I'm biased because my company makes a durable execution library, but I'm super excited about the debug workflow we recently enabled when we launched both a skill and MCP server.

You can use the skill to tell your agent to build with durable execution (and it does a pretty great job the first time in most cases) and then you can use the MCP server to say things like "look at the failed workflows and find the bug". And since it has actual checkpoints from production runs, it can zero in on the bug a lot quicker.
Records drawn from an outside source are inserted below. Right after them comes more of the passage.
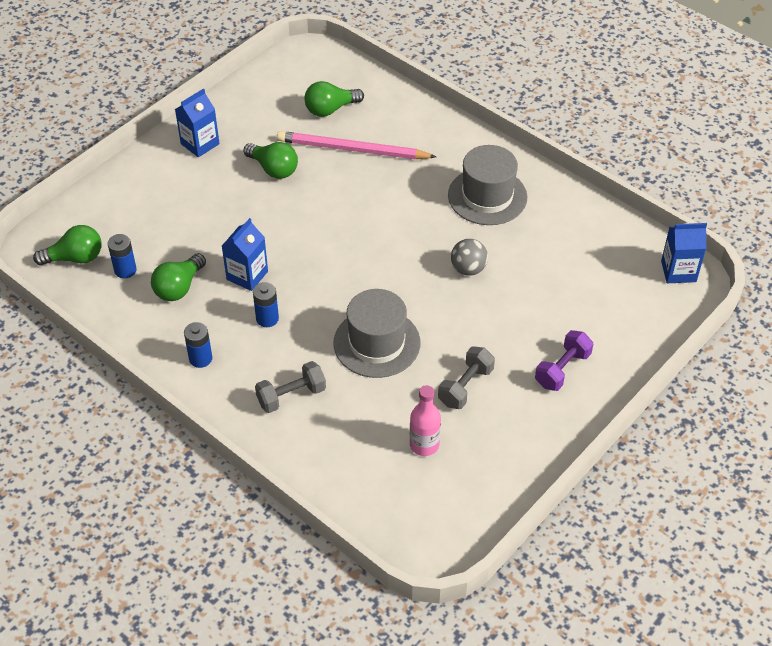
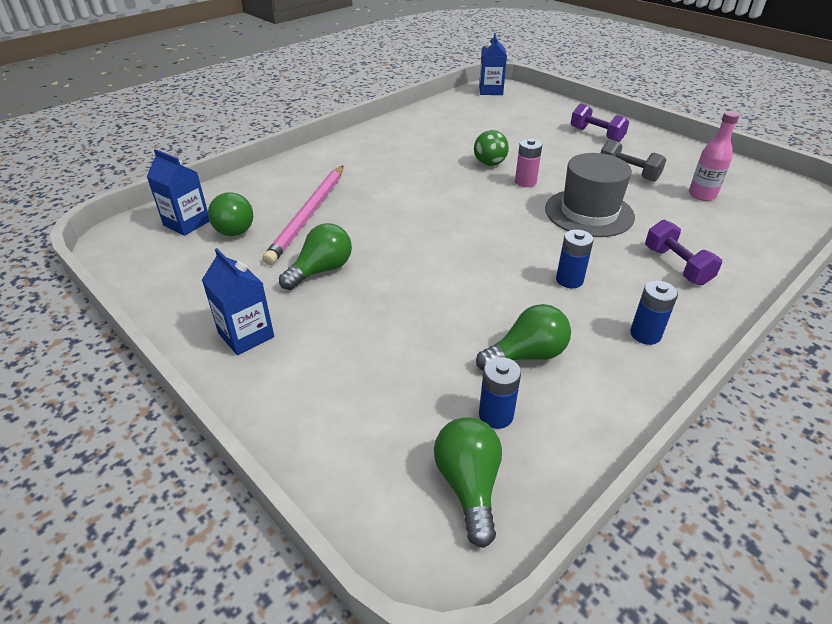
camera: 85 degrees left, 10 degrees down
green light bulb [151,253,206,301] -> green light bulb turned 60 degrees counterclockwise [476,304,571,371]
blue carton [222,218,268,291] -> blue carton moved to [146,149,210,236]
grey dumbbell [255,361,326,413] -> purple dumbbell [645,219,722,285]
grey hat [448,145,527,225] -> none
grey ball [451,239,488,276] -> green ball [474,130,509,166]
none -> pink battery [515,138,542,187]

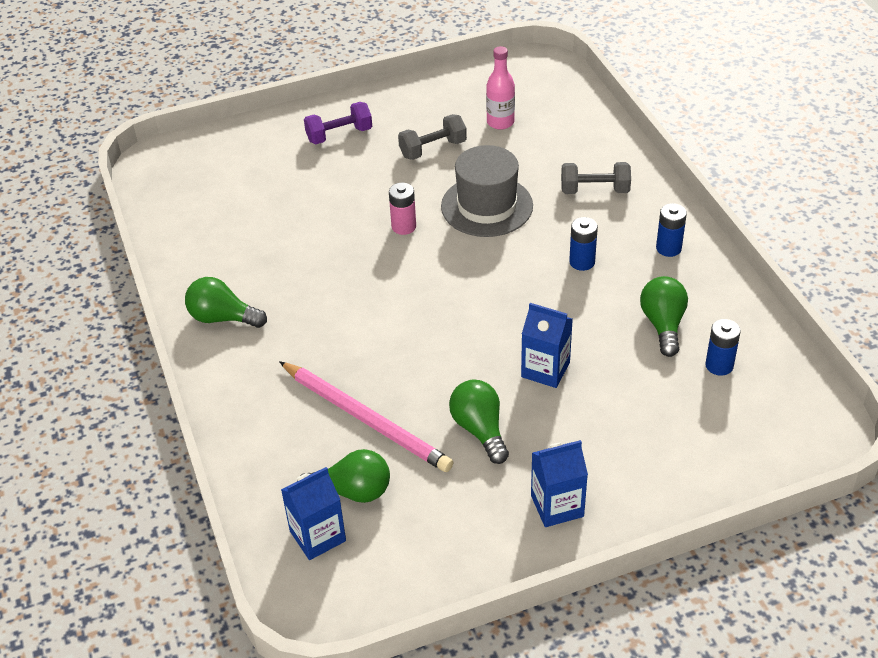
camera: 65 degrees left, 5 degrees up
green light bulb [434,417,502,548] -> green light bulb moved to [185,277,267,328]
green ball [474,130,509,166] -> none
blue carton [479,33,507,95] -> blue carton moved to [521,303,573,388]
purple dumbbell [645,219,722,285] -> grey dumbbell [561,162,631,194]

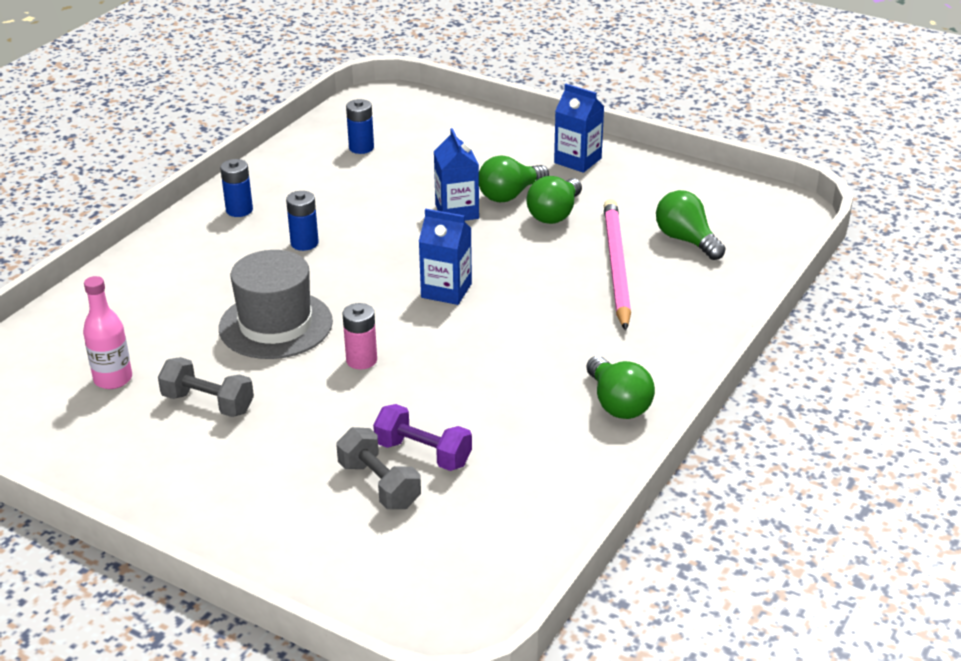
camera: 130 degrees left, 10 degrees down
blue carton [281,467,346,560] -> blue carton moved to [419,209,472,305]
purple dumbbell [304,102,372,144] -> purple dumbbell moved to [373,404,472,471]
grey dumbbell [561,162,631,194] -> grey dumbbell moved to [336,427,421,509]
green light bulb [640,276,688,357] -> green light bulb moved to [479,155,549,202]

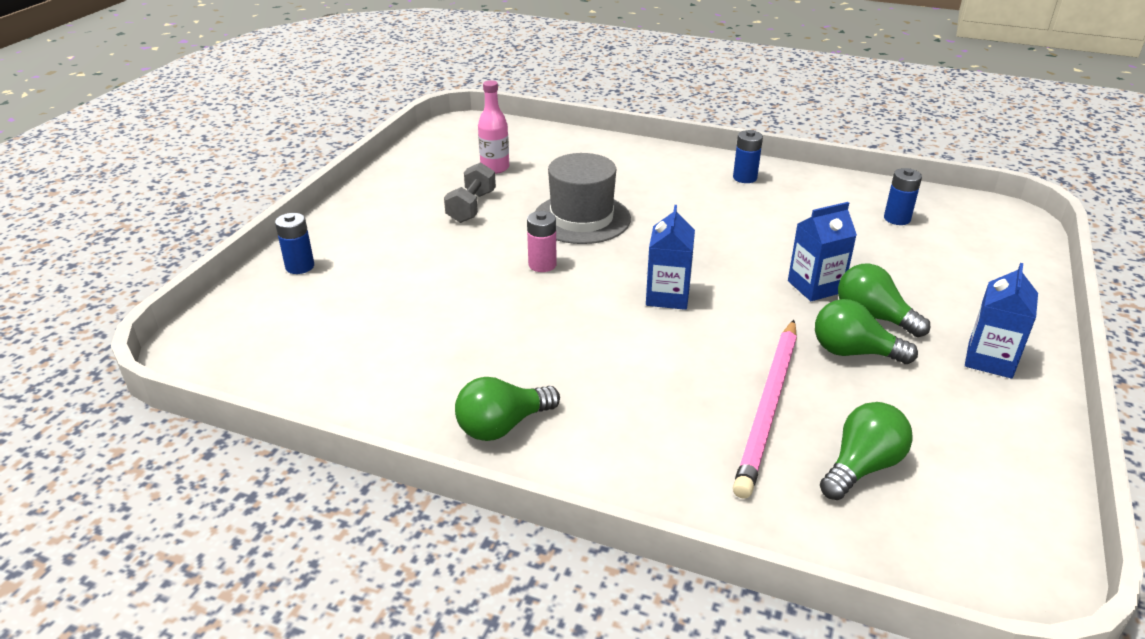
camera: 80 degrees right, 0 degrees up
blue battery [286,191,319,251] -> blue battery moved to [275,213,314,274]
grey dumbbell [336,427,421,509] -> none
purple dumbbell [373,404,472,471] -> none
pink pencil [604,199,631,331] -> pink pencil turned 120 degrees clockwise [733,320,797,499]

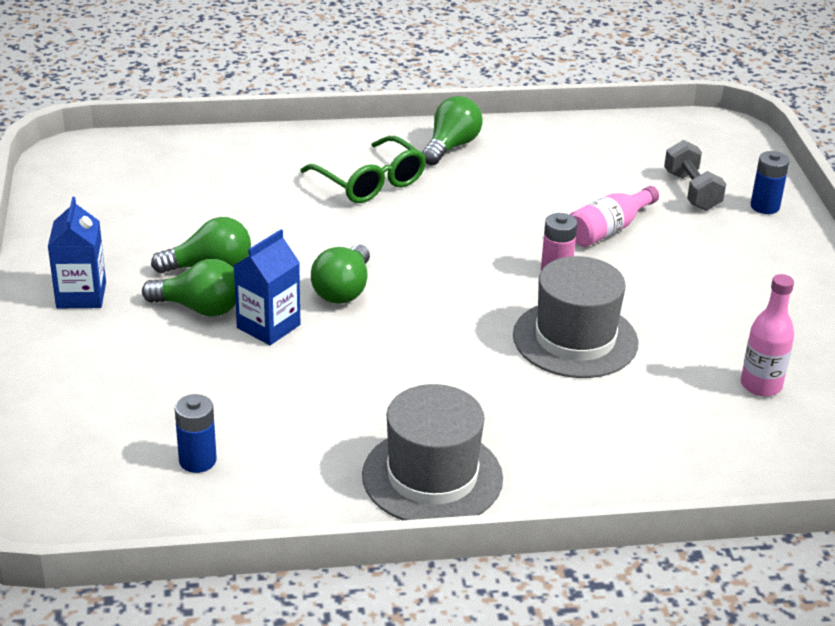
camera: 150 degrees right, 0 degrees up
grey dumbbell [444,162,496,223] -> grey dumbbell moved to [664,140,726,211]
blue carton [646,205,695,310] -> none
blue battery [733,130,763,183] -> grey hat [362,384,503,520]
pink pencil [733,320,797,499] -> none
green light bulb [820,402,913,500] -> green light bulb moved to [311,244,370,304]
none -> green glasses [300,136,426,203]
none -> pink bottle [569,186,659,247]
We just dropped a blog post about it: https://www.dbos.dev/blog/mcp-agent-for-durable-workflows

zknill 11 hours ago
Why an MCP? dbos already ships a cli that appears to have the same features. Why an MCP over a skill that gives context on using the cli?
https://docs.dbos.dev/python/reference/cli
- jumploops 11 hours ago
  
  > we launched both a skill and MCP server.
  My guess is that the MCP was easy enough to add, and some tools only support MCP.
  Personal opinion: MCP is just codified context pollution.
jumploops 12 hours ago
This is great, giving agents access to logs (dev or prod) tightens the debug flow substantially.
With that said, I often find myself leaning on the debug flow for non-errors e.g. UI/UX regressions that the models are still bad at visualizing.
As an example, I added a "SlopGoo" component to a side project, which uses an animated SVG to produce a "goo" like effect. Ended up going through 8 debug docs[0] until I was satisified.
[0]https://github.com/jumploops/slop.haus/tree/main/debug
- nubinetwork 10 hours ago
  
  > giving agents access to logs (dev or prod) tightens the debug flow substantially.
  Unless the agent doesn't know what it's doing... I've caught Gemini stuck in an edit-debug loop making the same 3-4 mistakes over and over again for like an hour, only to take the code over to Claude and get the correct result in 2-3 cycles (like 5-10 minutes)... I can't really blame Gemini for that too much though, what I have it working on isn't documented very well, which is why I wanted the help in the first place...

frumiousirc 9 hours ago

> Note: my main complaint is the sheer number of markdown files over time, but I haven't gotten around to (or needed to) automate this yet, as sometimes these historic planning/debug files are useful for future changes.

FWIW, what you describe maps well to Beads. Your directory structure becomes dependencies between issues, and/or parent/children issue relationship and/or labels ("epic", "feature", "bug", etc). Your markdown moves from files to issue entries hidden away in a JSONL file with local DB as cache.

Your current file-system "UI" vs Beads command line UI is obviously a big difference.

Beads provides a kind of conceptual bottleneck which I think helps when using with LLMs. Beads more self-documenting while a file-system can be "anything".

wek 6 hours ago

Similar, but we have the agent write the test cases after writing the plan and then iterate until it passes the test cases.

danenania 4 hours ago

I have a similar process and have thought about committing all the planning files, but I've found that they tend to end up in an outdated state by the time the implementation is done.

Better imo is to produce a README or dev-facing doc at the end that distills all the planning and implementation into a final authoritative overview. This is easier for both humans and agents to digest than bunch of meandering planning files.